California Issued 2.3 Million REAL ID Drivers Licenses & ID Cards Using Insufficient Verification Standards


Travelers with standard drivers licenses issued by various U.S. states will soon require a new Real-ID document if they wish to fly domestically and California has apparently already issued 2.3 Million such documents accepting insufficient documentation.

Individuals can apply new and also upgrade their current ID / Drivers License to the new REAL ID which comes with a designation on it while non compliant ID’s include the notion “Federal Limits Apply”.
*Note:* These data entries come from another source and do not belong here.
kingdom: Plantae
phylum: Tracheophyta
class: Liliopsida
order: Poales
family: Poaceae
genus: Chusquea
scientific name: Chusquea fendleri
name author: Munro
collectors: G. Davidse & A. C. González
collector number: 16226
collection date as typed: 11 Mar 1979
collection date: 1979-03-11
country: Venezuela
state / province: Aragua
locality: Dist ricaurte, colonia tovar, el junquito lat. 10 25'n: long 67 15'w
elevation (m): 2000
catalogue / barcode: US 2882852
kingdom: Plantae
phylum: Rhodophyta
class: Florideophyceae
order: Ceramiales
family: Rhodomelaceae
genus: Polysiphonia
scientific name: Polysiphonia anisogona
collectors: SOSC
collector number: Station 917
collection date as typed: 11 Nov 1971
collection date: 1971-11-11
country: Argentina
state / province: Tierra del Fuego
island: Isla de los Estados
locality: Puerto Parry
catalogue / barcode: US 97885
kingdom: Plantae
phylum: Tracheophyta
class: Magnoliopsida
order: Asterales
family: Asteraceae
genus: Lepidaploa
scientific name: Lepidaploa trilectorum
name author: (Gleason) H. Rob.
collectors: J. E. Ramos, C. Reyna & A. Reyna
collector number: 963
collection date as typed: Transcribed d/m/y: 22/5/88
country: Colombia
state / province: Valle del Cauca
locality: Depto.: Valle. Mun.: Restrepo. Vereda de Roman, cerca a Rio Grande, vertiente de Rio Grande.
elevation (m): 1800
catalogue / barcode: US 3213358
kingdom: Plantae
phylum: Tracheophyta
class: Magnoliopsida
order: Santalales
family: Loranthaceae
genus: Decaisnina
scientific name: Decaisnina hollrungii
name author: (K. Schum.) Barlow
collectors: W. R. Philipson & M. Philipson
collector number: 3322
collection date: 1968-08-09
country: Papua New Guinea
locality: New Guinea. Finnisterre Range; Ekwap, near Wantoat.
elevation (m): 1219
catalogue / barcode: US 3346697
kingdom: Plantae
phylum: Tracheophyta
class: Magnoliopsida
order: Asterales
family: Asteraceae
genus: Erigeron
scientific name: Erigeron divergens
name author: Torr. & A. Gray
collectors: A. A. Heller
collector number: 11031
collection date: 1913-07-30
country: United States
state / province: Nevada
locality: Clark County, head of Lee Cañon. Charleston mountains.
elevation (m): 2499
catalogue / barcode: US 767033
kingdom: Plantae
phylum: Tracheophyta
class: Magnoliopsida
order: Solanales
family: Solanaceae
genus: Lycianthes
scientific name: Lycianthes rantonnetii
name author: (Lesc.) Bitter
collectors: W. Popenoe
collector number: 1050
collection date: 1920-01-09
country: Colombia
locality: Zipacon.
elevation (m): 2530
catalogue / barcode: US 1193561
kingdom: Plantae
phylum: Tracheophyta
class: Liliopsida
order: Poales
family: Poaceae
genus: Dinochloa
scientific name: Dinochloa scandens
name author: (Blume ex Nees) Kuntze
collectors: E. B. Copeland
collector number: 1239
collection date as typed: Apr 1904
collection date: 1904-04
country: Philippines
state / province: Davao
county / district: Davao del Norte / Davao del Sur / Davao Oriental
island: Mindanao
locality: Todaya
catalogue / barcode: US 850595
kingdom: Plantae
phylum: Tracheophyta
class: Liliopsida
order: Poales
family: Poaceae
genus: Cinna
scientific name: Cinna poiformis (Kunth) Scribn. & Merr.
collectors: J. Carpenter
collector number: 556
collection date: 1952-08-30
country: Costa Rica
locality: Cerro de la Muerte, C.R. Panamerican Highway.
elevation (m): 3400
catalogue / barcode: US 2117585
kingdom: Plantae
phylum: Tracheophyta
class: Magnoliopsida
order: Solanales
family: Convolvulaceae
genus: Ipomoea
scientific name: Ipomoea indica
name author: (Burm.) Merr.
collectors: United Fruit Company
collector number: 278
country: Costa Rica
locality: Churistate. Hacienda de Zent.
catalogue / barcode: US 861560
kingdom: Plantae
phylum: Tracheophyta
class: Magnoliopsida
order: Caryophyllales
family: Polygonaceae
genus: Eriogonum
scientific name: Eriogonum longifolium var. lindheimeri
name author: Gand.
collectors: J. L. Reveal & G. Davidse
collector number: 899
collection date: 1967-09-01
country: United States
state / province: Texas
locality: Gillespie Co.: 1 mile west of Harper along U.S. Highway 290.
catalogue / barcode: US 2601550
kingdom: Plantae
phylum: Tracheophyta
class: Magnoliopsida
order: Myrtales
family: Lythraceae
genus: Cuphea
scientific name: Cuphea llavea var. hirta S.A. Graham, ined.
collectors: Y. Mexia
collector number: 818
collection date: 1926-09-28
According to media reports, the California Department of Motor Vehicles was told by the Department of Homeland Security that the 2.3 million new IDs since early 2018 were issued using a process that doesn’t meet the federal government’s standards.

The matter was already reported in late December 2018 by the Sacramento Bee (access here).

The California Department of Motor Vehicles issued 2.3 million new IDs this year using a process that doesn’t meet the federal government’s standards, the DMV was told last month.

The development means Californians who got those Real IDs will need to provide a second form of documentation to prove their residency when their ID comes up for renewal. DMV spokesman Armando Botello said the federal government told the DMV during phone conversations about the issue that it would still accept IDs that didn’t meet the requirement in the meantime.

The U.S. Department of Homeland Security sent DMV director Jean Shiomoto a letter on Nov. 21 saying California’s process for verifying ID applicants’ residency didn’t meet federal requirements.

Federal standards require ID applicants to “present at least two documents of the State’s choice that include the individual’s name and principal residence,” according to the letter. It instructed the DMV to send federal officials a plan to correct the issue.

The department is still finalizing its correction plan, but intends to start requiring new applicants to provide two documents verifying residency beginning in April.

Indeed, the California DMV has updated the requirement on their website in the meanwhile:

Last November I went to a DMV in the Los Angeles area to get myself a Real ID and had to only provide ONE address verification document, which in all honesty was a joke. It didn’t actually verify any actual “residence” other than being able to obtain that document at some address or in original form via a counter.

See the list of accepted documents here:

I believe I used a letter from the U.S. Department of Transportation that I received confirming a consumer complaint against an airline, which was of course accepted as “Document issued by a government agency”.

You can actually still apply for ID’s and Drivers Licenses without the RealID feature. Why? Because the RealID requirement is actually quite restrictive and you’re only able to get one if you’re in possession of a Social Security Number (obviously no problem for U.S. citizens or lawful residents) as well as valid Identification which includes as a minimum a valid foreign passport, valid U.S. Visa and most recent I-94 (definitely a problem for individuals with questionable status).

This issue apparently happened due to a miscommunication between the responsible departments on federal and state levels:

… The department provided several emails between California and federal officials from last year that show DHS official Steve Yonkers, director of identity and credentialing for the Real ID program, describing the state’s residency verification plan as “acceptable.” …

The entire matter will really become an issue nationwide starting October 1st, 2020 from which day on travelers will require a RealID or a passport (among a few other accepted documents). The old drivers license which doesn’t meet federal standards will no longer be accepted.


That’s a pretty embarrassing snafu, but honestly the materials provided so far are really sufficient considering a second proof of residency would simply mean another account statement, doctors bill or some other nonsense piece of paper such as a USPS address change postcard.

Whoever got issued a RealID so far has already proven to be a lawful resident – even if just temporary – based on the mandatory government issued documents (social security number, passport, visa, birth certificate etc).